- [Goals]
- a) Copy out the welcome thread, starting at "Oooooh he's a" and ending after "favorite color too.", with "handsome" changed to "striking".
- b) Decide whether each statement agrees with the welcome thread, answering yes or no and quoting the words that settle it: (i) LittleAppy calls Chief gorgeous. (ii) EvilHorseOfDoom says horses cost less in NSW. (iii) HorseLovinLady says Chief is her favorite color.
- c) Continue the welcome thread from its last line.

- [Excerpt]
□ □ □ □

# Hi from Aus



## EvilHorseOfDoom (Jun 17, 2012)

Welcome to the forum! Please post pics of Chief!

You lucky thing, horses are so much cheaper over your way than in NSW 
_Posted via Mobile Device_


----------



## Toucan (Sep 8, 2012)

I worked it out! Here are a few pics of him


----------



## LittleAppy (Feb 16, 2012)

G'day, welcome to the forum  
Chief's GORGEOUS!!
_Posted via Mobile Device_


----------



## loveduffy (Dec 22, 2011)

welcome to the forum very nice


----------



## Saskia (Aug 26, 2009)

Welcome to the forum! Chief is lovely.


----------



## EvilHorseOfDoom (Jun 17, 2012)

Oooooh he's a lovely one!!
_Posted via Mobile Device_


----------



## HorseLovinLady (Jul 18, 2011)

Welcome to the forum! Chief is so handsome and my favorite color too.


----------



## Inkatinka (Sep 6, 2012)

□ □ □ □

- [Material shown]
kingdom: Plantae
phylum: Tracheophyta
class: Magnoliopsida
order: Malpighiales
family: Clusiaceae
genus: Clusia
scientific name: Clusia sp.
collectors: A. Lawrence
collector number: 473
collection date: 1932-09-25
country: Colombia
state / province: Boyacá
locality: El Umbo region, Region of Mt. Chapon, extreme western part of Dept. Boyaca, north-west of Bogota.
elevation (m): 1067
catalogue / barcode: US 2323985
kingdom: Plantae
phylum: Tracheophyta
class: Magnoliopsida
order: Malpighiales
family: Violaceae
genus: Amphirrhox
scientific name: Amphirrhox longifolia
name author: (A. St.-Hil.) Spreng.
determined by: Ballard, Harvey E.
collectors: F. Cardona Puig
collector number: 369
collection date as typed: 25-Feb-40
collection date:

□ □ □ □

- [Outputs]
- a)
Oooooh he's a lovely one!!
_Posted via Mobile Device_


----------



## HorseLovinLady (Jul 18, 2011)

Welcome to the forum! Chief is so striking and my favorite color too.

- b)
(i) Yes: "Chief's GORGEOUS!!"
(ii) No: "horses are so much cheaper over your way than in NSW"
(iii) Yes: "Chief is so handsome and my favorite color too."

- c)
He is GORGEOUS!!


----------



## Toucan (Sep 8, 2012)

Thanks guys 

These are his "pretty pictures" I can asure you he doesn't quite look like that at the moment haha
_Posted via Mobile Device_


----------



## EvilHorseOfDoom (Jun 17, 2012)

Haha mine is the same. Feel free to post the uglies in the "Ugliest picture of your horse" thread! 
_Posted via Mobile Device_


----------



## Australian Horse Trailers (Aug 18, 2012)

Noice Pony, Welcome, There are a few of us from Aus in here. Tell us what you do and with your pony. I live in Seville,VIC and we do reining and the trailers we do on the side as a extra business.:wave:


----------



## MangoRoX87 (Oct 19, 2009)

Never come to America, first I will stalk you down and take your beautiful horse, and you cannot have him back till you say Kangaroo!!
All kidding aside, welcome to the forum!!
_Posted via Mobile Device_


----------



## Toucan (Sep 8, 2012)

Thanks again everyone  He's a cutie that's for sure

I'll be bringing him back into work in the next few weeks, & he'll be used just for fun - general riding & trails. I want him to become a bit of an allrounder. 

I'm not really into ridden shows or competition (I like to watch though) but Dressage & Reining intrigue me.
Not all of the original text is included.